Search in the provided references or other articles in the literature for alternative methods to compute growing degree days and implement them in Python.
Merge the code for different methods into a single function. Add an input named method= that will allow you to specify which computation method you want to use.
Convert the non-vectorized functions into vectorized versions using the Numpy function np.vectorize(). This option is a convenient way of vectorizing functions, but it’s not intended for efficiency.

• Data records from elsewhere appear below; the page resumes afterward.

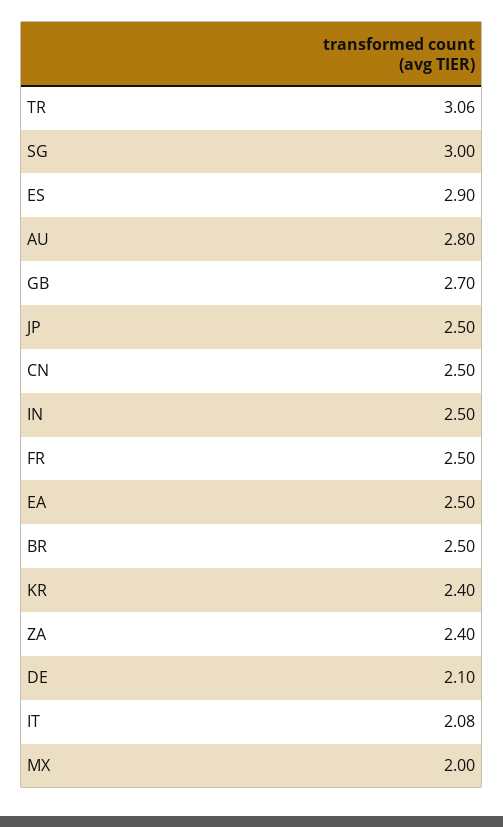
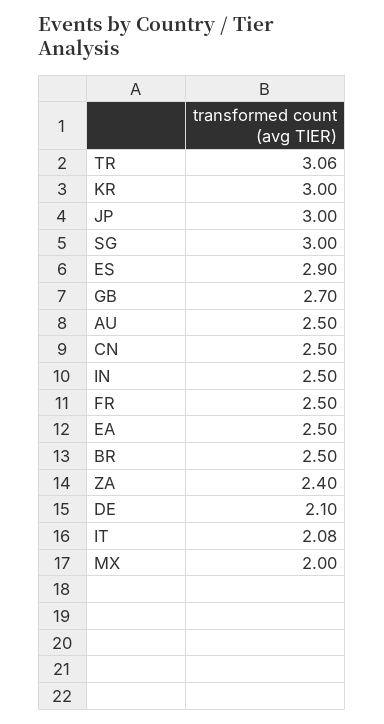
  {
    "TR": 3.06,
    "SG": 3,
    "ES": 2.9,
-   "AU": 2.8,
+   "AU": 2.5,
    "GB": 2.7,
-   "JP": 2.5,
+   "JP": 3,
    "CN": 2.5,
    "IN": 2.5,
    "FR": 2.5,
    "EA": 2.5,
    "BR": 2.5,
-   "KR": 2.4,
+   "KR": 3,
    "ZA": 2.4,
    "DE": 2.1,
    "IT": 2.08,
    "MX": 2
  }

Then, compute the time it takes to compute GDD with each function implementation (non-vectorized, vectorized using Numpy booleans, and vectorized using np.vectorize(). Which is one is faster? Which one is faster to code? Hint: For timing the functions use the perf_counter() method the time module.

References

McMaster, G.S. and Wilhelm, W., 1997. Growing degree-days: one equation, two interpretations. Agricultural and Forest Meteorology 87 (1997) 291-300

Nielsen, D. C., & Hinkle, S. E. (1996). Field evaluation of basal crop coefficients for corn based on growing degree days, growth stage, or time. Transactions of the ASAE, 39(1), 97-103.

Zhou, G. and Wang, Q., 2018. A new nonlinear method for calculating growing degree days. Scientific reports, 8(1), pp.1-14.